NOTES TO THE FINANCIAL STATEMENTS
ASSETS AND LIABILITIES – OPERATING AND INVESTING
RAMSAY HEALTH CARE LIMITED
16 Other assets (net) (Continued)
Nature and timing of provisions
The restructuring provision primarily relates to:
• the restructuring of the Group subsequent to acquisitions. Provisions are made in the year the restructuring plans are drawn up and
announced to employees; and
• restructuring of entities with the Group.
Insurance policies are entered into to cover the various insurable risks. These policies have varying levels of deductibles. The medical
malpractice provision is made to cover deductibles arising under the Medical Malpractice Insurance policy, including potential uninsured and
‘Incurred but not Reported’ claims.
EMPLOYEE LEAVE BENEFITS
Wages, salaries, and annual leave
Liabilities for wages and salaries, including non-monetary benefits and annual leave expected to be settled within 12 months of the reporting
date are recognised in other payables in respect of employees' services up to the reporting date. They are measured at the amounts expected
to be paid when the liabilities are settled.
Long service leave
The liability for long service leave is recognised in the provision for employee benefits and measured as the present value of expected
future payments to be made in respect of services provided by employees up to the reporting date using the projected unit credit method.
Consideration is given to expected future wage and salary levels, experience of employee departures, and periods of service. Expected future
payments are discounted using market yields at the reporting date on high quality corporate bonds with terms to maturity and currencies that
match, as closely as possible, the estimated future cash outflows.
This provision consists of VAT and other taxes payable on impaired right of use assets for certain leases.
LEGAL AND COMPLIANCE PROVISION
The legal and compliance provision primarily relates to amounts provided for litigation that is currently in the court process or a matter under
review by a relevant authority.
Provisions are recognised when the Group has a present obligation (legal or constructive) as a result of a past event, it is probable that
an outflow of resources embodying economic benefits will be required to settle the obligation and a reliable estimate can be made of the
amount of the obligation.
Where the Group expects some or all of a provision to be reimbursed, for example under an insurance contract, the reimbursement is
recognised as a separate asset but only when the reimbursement is virtually certain. The expense relating to any provision is presented in
the Income Statement net of any reimbursement.
If the effect of the time value of money is material, provisions are determined by discounting the expected future cash flows at a pre-tax
rate that reflects current market assessments of the time value of money and, where appropriate, the risks specific to the liability. Where
discounting is used, the increase in the provision due to the passage of time is recognised as a finance cost.
Key Accounting Judgements, Estimates and Assumptions
The insurance provision is actuarially assessed at each reporting period using a probability of sufficiency between 80% - 95% based
on differing exposures to risk. The greatest uncertainty in estimating the provision is the costs that will ultimately be incurred which is
estimated using historical claims, market information and other actuarial assessments. Included in the insurance provision is an amount for
claiming handling expenses at between 5%-10% of the estimated Ramsay claim cost.

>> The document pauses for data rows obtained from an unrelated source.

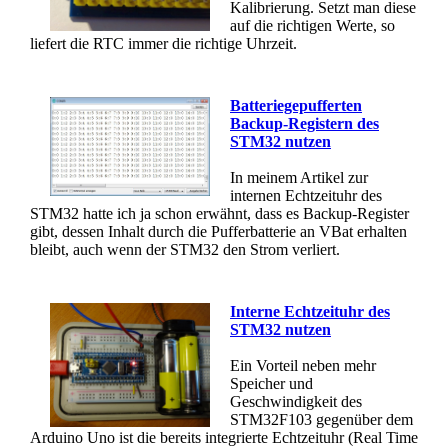
Kalibrierung. Setzt man diese
auf die richtigen Werte, so
liefert die RTC immer die richtige Uhrzeit.
Batteriegepufferten
Backup-Registern des
STM32 nutzen
In meinem Artikel zur
internen Echtzeituhr des
STM32 hatte ich ja schon erwähnt, dass es Backup-Register
gibt, dessen Inhalt durch die Pufferbatterie an VBat erhalten
bleibt, auch wenn der STM32 den Strom verliert.
Interne Echtzeituhr des
STM32 nutzen
Ein Vorteil neben mehr
Speicher und
Geschwindigkeit des
STM32F103 gegenüber dem
Arduino Uno ist die bereits integrierte Echtzeituhr (Real Time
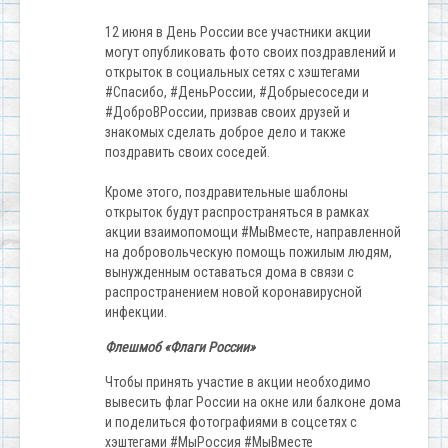
12 июня в День России все участники акции
могут опубликовать фото своих поздравлений и
открыток в социальных сетях с хэштегами
#Спасибо, #ДеньРоссии, #Добрыесоседи и
#ДоброВРоссии, призвав своих друзей и
знакомых сделать доброе дело и также
поздравить своих соседей.
Кроме этого, поздравительные шаблоны
открыток будут распространяться в рамках
акции взаимопомощи #МыВместе, направленной
на добровольческую помощь пожилым людям,
вынужденным оставаться дома в связи с
распространением новой коронавирусной
инфекции.
Флешмоб «Флаги России»
Чтобы принять участие в акции необходимо
вывесить флаг России на окне или балконе дома
и поделиться фотографиями в соцсетях с
хэштегами #МыРоссия #МыВместе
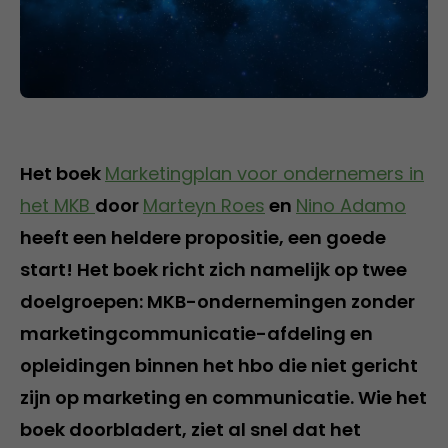
Het boek
Marketingplan voor ondernemers in
het MKB
door
Marteyn Roes
en
Nino Adamo
heeft een heldere propositie, een goede
start! Het boek richt zich namelijk op twee
doelgroepen: MKB-ondernemingen zonder
marketingcommunicatie-afdeling en
opleidingen binnen het hbo die niet gericht
zijn op marketing en communicatie. Wie het
boek doorbladert, ziet al snel dat het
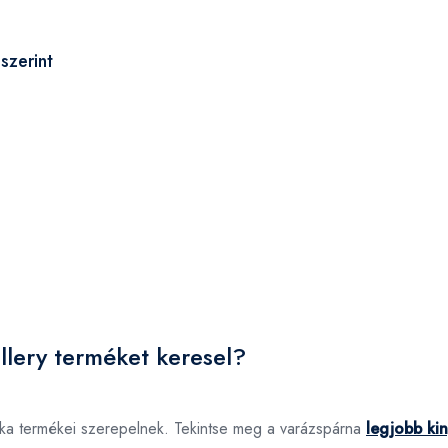
szerint
llery terméket keresel?
árka termékei szerepelnek. Tekintse meg a varázspárna
legjobb kin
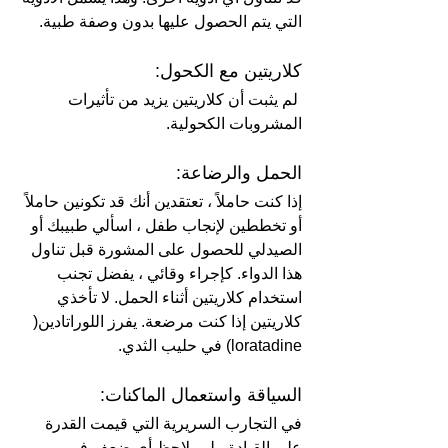
التي يتم الحصول عليها بدون وصفة طبية.
كلاريتين مع الكحول:
 لم يثبت أن كلاريتين يزيد من تأثيرات 
المشروبات الكحولية.
الحمل والرضاعة: 
إذا كنت حاملاً ، تعتقدين أنك قد تكونين حاملاً 
أو تخططين لإنجاب طفل ، اسألي طبيبك أو 
الصيدلي للحصول على المشورة قبل تناول 
هذا الدواء. كإجراء وقائي ، يفضل تجنب 
استخدام كلاريتين أثناء الحمل. لا تأخذي 
كلاريتين إذا كنت مرضعة. يفرز اللوراتادين( 
loratadine) في حليب الثدي.
السياقة واستعمال الماكنات:
في التجارب السريرية التي قيمت القدرة 
على القيادة ، لم يلاحظ أي ضعف في 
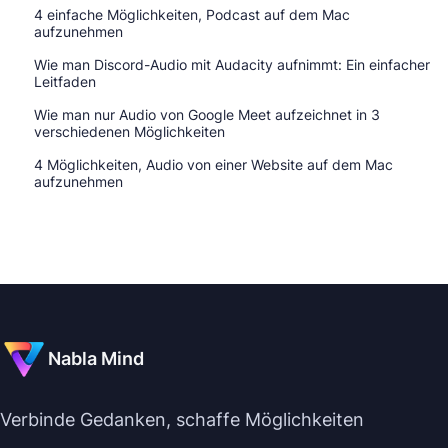
4 einfache Möglichkeiten, Podcast auf dem Mac
aufzunehmen
Wie man Discord-Audio mit Audacity aufnimmt: Ein einfacher
Leitfaden
Wie man nur Audio von Google Meet aufzeichnet in 3
verschiedenen Möglichkeiten
4 Möglichkeiten, Audio von einer Website auf dem Mac
aufzunehmen
Nabla Mind
Verbinde Gedanken, schaffe Möglichkeiten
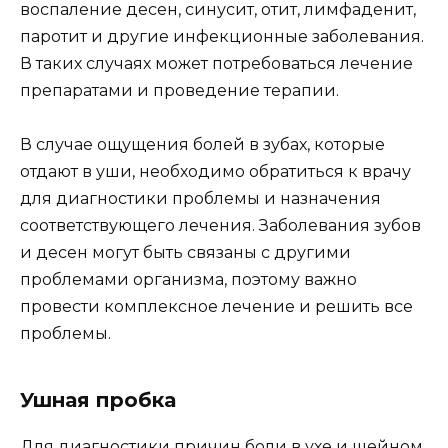
воспаление десен, синусит, отит, лимфаденит,
паротит и другие инфекционные заболевания.
В таких случаях может потребоваться лечение
препаратами и проведение терапии.
В случае ощущения болей в зубах, которые
отдают в уши, необходимо обратиться к врачу
для диагностики проблемы и назначения
соответствующего лечения. Заболевания зубов
и десен могут быть связаны с другими
проблемами организма, поэтому важно
провести комплексное лечение и решить все
проблемы.
Ушная пробка
Для диагностики причин боли в ухе и шейном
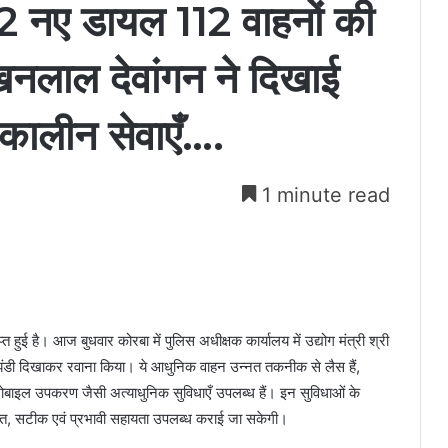
2 नए डायल 112 वाहनों की
लखनलाल देवांगन ने दिखाई
तकालीन सेवाएँ….
1 minute read
हुई है। आज बुधवार कोरबा में पुलिस अधीक्षक कार्यालय में उद्योग मंत्री श्री
 झंडी दिखाकर रवाना किया। ये आधुनिक वाहन उन्नत तकनीक से लैस हैं,
मोबाइल उपकरण जैसी अत्याधुनिक सुविधाएँ उपलब्ध हैं। इन सुविधाओं के
रित, सटीक एवं प्रभावी सहायता उपलब्ध कराई जा सकेगी।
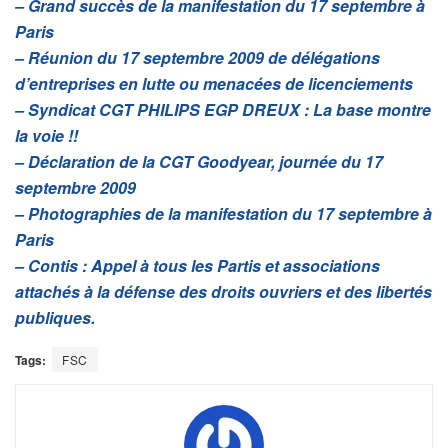
– Grand succès de la manifestation du 17 septembre à
Paris
– Réunion du 17 septembre 2009 de délégations
d’entreprises en lutte ou menacées de licenciements
– Syndicat CGT PHILIPS EGP DREUX : La base montre
la voie !!
– Déclaration de la CGT Goodyear, journée du 17
septembre 2009
– Photographies de la manifestation du 17 septembre à
Paris
– Contis : Appel à tous les Partis et associations
attachés à la défense des droits ouvriers et des libertés
publiques.
Tags:
FSC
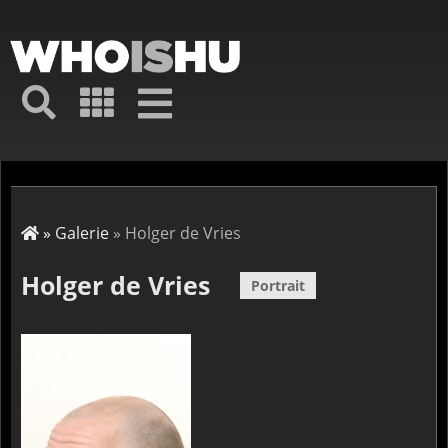
Direkt
zum
Inhalt
Hauptmenü
Suche
Galerie
Navigation
Kurz-
↦
Menü
Suche
Startseite
Galerie
Holger de Vries
Pfadnavigation
Holger de Vries
Portrait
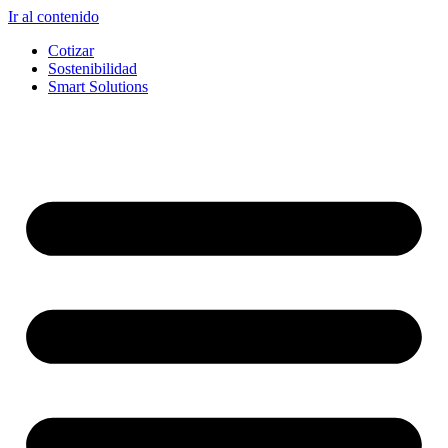
Ir al contenido
Cotizar
Sostenibilidad
Smart Solutions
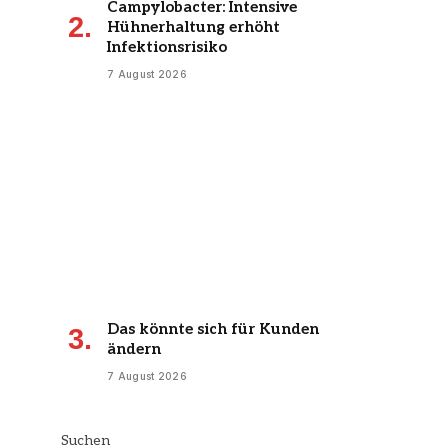
Campylobacter: Intensive
Hühnerhaltung erhöht
Infektionsrisiko
7 August 2026
Das könnte sich für Kunden
ändern
7 August 2026
Suchen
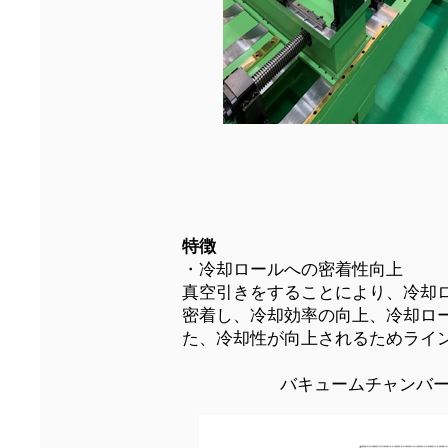
特徴
・冷却ロールへの密着性向上
真空引きをすることにより、冷却
密着し、冷却効率の向上、冷却ロ
た、冷却性が向上されるためライ
バキュームチャンバ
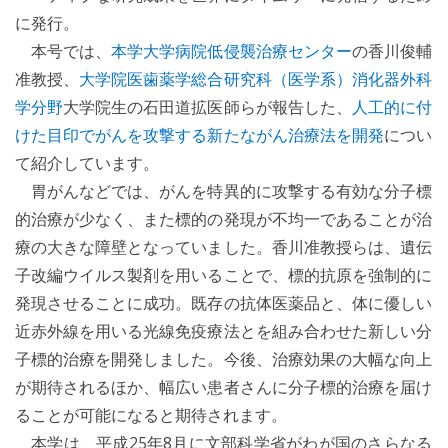
に発行。
本号では、
本学大学病院低侵襲治療センター
の香川俊輔
准教授、
大学院医歯薬学総合研究科（医学系）消化器外科
学分野
大学院生の石田道拡医師らが報告した、
人工的に付
けた目印でがんを攻撃する新たながん治療法を開発
につい
て紹介しています。
胃がんなどでは、がんを特異的に攻撃する有効な分子標
的治療が少なく、また標的の発現が不均一であることが治
療の大きな障壁となっていました。香川准教授らは、遺伝
子改編ウイルス製剤を用いることで、標的抗原を強制的に
発現させることに成功。既存の抗体医薬品と、体に優しい
近赤外線を用いる光線免疫療法とを組み合わせた新しい分
子標的治療を開発しました。今後、治療効果の大幅な向上
が期待されるほか、幅広い患者さんに分子標的治療を届け
ることが可能になると期待されます。
本学は、平成25年8月に文部科学省がわが国のさらなる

16.d Superannuation commitments
The Group contributes to industry and individual superannuation funds established for the provision of benefits to employees of entities within
the economic entity on retirement, death or disability. Benefits provided under these plans are based on contributions for each employee and
for retirement are equivalent to accumulated contributions and earnings. All death and disability benefits are insured with various life insurance
companies. The entity contributes to the funds at various agreed contribution levels, which are not less than the statutory minimum.